→ PROBLEM STATEMENT
In the passage on replacing values with data.table, why is the vector v wrapped in parentheses?

→ TEXT PASSAGE

Now that we can find cases we want to set to missing, let’s do it! Rather than type each variable, we loop through them in data.table, setting matching cases to NA. If it is a factor, we use droplevels() to remove unused factor levels and otherwise return them as is. To replace each variable, we use the := operator introduced in the previous chapter in a new way. Previously, you saw how to create a variable in a data table as dat[, NewVar := value]. Now we are going to replace multiple variables at once. To do this, we pass a vector of variable names on the left of the assignment operator, :=, and a list of the values on the right-hand side. Because the variables already exist in the data set, we are overwriting them rather than creating new ones. The variable names are stored in the vector, v. We wrap v in parentheses so that data.table evaluates v as an R object name containing a vector of variable names. If we did not wrap v in parentheses, data.table would try to assign the results to a variable named v.

The next challenge is selecting the variables. We normally type unquoted variable names in a data table, but our variable names are stored in the vector v. To accomplish this, we leverage an internal object in data.table, .SD, which is essentially a list version of the data table. However, we do not want to loop through every single variable in the data table. Although .SD defaults to being all variables in the data table, we can make .SD contain only a subset of the variables in the data table by using the .SDcols argument. .SDcols is a formal argument that takes a character vector and uses that to control the variables included in the internal .SD object in a data table. Thus, we specify the variables to include in .SD by writing .SDcols = v. This operation does not return any easy-to-read values, so instead we return to EDUCATIOand S1Q01:

v <- c("EDUCATIO", "PLANGUAG", "BMICLASS", "S1Q01", "S2Q01")

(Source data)

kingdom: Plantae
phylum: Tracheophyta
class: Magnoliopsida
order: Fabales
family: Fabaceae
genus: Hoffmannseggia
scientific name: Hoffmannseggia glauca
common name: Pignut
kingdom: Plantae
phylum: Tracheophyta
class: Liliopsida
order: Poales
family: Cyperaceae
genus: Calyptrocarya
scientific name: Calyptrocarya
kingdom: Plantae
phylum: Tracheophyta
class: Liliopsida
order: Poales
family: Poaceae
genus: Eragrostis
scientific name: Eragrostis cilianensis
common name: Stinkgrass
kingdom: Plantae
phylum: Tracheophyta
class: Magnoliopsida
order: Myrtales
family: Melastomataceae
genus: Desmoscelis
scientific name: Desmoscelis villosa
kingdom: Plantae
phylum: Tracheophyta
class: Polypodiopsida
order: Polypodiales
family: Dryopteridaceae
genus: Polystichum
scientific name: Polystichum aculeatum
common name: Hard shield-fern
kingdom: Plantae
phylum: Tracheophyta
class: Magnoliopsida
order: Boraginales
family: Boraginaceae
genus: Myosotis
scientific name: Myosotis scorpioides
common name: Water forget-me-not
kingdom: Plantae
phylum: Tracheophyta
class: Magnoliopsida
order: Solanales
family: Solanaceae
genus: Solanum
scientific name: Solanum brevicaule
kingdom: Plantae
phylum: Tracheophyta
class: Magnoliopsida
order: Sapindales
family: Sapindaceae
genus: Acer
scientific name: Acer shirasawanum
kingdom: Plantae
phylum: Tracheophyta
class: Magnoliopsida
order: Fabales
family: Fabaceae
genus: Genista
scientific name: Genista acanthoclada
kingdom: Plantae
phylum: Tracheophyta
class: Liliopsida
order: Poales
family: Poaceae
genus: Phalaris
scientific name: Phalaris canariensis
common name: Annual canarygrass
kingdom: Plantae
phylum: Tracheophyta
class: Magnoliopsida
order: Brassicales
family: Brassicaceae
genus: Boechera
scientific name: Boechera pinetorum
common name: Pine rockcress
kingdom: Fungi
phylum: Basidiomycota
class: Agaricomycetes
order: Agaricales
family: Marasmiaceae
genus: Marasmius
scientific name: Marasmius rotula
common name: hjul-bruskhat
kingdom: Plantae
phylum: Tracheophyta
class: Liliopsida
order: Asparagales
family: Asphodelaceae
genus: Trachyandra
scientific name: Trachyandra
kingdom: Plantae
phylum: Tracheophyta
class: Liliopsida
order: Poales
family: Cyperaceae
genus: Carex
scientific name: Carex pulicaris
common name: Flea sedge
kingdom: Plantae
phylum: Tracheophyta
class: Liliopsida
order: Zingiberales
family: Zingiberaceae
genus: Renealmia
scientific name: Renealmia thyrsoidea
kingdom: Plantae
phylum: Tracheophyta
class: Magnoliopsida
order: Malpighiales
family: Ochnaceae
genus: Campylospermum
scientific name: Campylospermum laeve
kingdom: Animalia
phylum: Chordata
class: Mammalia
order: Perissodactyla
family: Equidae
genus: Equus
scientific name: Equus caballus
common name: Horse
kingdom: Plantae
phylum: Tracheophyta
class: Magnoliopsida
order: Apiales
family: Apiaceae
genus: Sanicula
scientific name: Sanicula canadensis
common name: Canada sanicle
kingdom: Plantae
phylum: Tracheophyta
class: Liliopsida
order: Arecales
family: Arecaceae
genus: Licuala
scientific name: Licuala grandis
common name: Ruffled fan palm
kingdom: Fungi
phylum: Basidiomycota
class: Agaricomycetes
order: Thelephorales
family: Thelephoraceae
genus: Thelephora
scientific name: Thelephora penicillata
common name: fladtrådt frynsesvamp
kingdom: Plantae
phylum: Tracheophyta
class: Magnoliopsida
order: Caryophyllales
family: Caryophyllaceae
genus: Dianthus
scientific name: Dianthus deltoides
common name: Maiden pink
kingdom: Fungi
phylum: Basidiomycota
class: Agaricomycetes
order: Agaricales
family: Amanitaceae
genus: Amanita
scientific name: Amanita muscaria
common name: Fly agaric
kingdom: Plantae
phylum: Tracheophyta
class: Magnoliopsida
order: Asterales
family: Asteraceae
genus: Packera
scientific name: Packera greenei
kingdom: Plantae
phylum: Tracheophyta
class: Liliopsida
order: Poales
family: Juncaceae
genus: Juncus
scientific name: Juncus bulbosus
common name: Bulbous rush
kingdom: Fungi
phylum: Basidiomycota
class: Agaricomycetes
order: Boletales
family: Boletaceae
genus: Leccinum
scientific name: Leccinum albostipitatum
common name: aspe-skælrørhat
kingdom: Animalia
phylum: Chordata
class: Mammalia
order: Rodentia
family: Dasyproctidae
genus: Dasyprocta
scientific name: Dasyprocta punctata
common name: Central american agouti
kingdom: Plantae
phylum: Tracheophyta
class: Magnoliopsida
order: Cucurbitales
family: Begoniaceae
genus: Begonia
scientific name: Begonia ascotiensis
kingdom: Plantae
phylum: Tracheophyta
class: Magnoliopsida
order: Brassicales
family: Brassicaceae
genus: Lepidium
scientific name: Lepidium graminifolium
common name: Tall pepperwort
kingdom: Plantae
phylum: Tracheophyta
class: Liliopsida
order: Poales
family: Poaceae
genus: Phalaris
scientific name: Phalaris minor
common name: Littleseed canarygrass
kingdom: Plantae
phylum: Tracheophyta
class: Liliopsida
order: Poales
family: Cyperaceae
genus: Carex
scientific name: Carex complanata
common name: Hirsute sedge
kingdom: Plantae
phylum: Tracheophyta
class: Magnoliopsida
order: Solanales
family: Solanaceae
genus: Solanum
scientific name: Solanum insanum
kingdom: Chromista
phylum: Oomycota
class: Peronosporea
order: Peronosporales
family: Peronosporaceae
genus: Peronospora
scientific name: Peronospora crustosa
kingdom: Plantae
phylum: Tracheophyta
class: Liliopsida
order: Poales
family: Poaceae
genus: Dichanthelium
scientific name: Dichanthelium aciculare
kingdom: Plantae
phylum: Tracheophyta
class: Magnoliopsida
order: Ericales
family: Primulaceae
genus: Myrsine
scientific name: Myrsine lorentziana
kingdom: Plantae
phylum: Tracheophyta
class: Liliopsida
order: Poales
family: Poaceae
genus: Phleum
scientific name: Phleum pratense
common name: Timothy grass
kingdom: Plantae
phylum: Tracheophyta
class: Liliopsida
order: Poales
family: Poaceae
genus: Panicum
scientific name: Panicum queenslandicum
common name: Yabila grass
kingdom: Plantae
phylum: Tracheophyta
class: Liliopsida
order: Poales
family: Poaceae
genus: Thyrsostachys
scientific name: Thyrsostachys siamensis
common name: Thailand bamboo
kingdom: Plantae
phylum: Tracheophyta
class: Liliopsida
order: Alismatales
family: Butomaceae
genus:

→ COMPLETE OUTPUT
Wrapping v in parentheses makes data.table evaluate v as an R object name containing a vector of variable names, instead of assigning the results to a variable named v.